According to Hernando Beach Fire Chief Steve Knowlton, the 26 MSA air packs his firefighters have been using are "really old and out of date."
The New Port Richey Fire Department has two dozen of the SCBA units it no longer needs and is giving them to the volunteer fire company in the Spring Hill area.
The SCBA has three major components, a high-pressure tank, a pressure regulator and face mask. The trio of components is connected together and mounted on a carrying frame.
Replacement SCBA units would cost $4,000 each, Knowlton says. The total cost to replace all 26 would be $104,000.
That would be a lot of money for the Hernando fire unit.
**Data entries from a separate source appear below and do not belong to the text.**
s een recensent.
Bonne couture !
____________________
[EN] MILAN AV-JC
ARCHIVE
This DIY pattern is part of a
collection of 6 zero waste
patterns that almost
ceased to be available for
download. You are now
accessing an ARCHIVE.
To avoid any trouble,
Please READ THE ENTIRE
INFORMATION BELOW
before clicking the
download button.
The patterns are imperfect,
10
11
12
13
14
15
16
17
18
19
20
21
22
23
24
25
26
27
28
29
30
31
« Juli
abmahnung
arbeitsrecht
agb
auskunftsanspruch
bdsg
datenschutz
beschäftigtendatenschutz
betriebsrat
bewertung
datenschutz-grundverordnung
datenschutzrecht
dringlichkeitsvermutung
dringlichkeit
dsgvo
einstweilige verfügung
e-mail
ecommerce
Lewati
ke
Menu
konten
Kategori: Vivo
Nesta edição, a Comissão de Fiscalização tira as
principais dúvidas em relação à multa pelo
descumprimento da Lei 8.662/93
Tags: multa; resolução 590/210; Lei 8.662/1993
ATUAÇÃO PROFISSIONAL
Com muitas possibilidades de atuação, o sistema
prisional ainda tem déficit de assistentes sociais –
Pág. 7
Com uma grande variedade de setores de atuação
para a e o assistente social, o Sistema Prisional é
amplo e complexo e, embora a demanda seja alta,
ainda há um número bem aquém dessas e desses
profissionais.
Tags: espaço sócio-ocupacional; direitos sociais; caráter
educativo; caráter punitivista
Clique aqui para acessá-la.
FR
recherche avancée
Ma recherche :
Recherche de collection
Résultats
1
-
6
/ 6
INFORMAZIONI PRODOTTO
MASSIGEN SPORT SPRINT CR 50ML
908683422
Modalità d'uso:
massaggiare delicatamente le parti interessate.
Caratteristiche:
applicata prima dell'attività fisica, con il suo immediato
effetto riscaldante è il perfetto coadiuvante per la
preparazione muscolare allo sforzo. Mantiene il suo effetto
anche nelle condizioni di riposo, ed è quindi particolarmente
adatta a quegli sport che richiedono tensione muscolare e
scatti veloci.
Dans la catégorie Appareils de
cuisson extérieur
It gets its funding from a yearly $66 assessment on each household in the coastal area west of U.S. 19.
Not having to make that expenditure will be a good thing for his department's budget for the next several years, Knowlton said.
The New Port Richey Fire Department is replacing the 24 SCBAs it is sending to Hernando Beach using money it secured from the Federal Emergency Management Agency's Assistance to Firefighters Grant Program in 2002 and 2003.
"We still had very good equipment here and rather than see it go to a landfill... it's good to have it go to another fire department that can actually use the equipment," said New Port Richey Fire Chief Dan Azzariti.
The FEMA grant helps firefighters and other first responders obtain critically needed equipment, protective gear, emergency vehicles, training, and other resources needed to protect the public and emergency personnel from fire and related hazards, according to the FEMA Web site.
Fire departments routinely exchange equipment and other items they need, Azzariti explained.
"We try to help each other," Knowlton says of the team effort. "Whatever we can do for each other, that's how we work."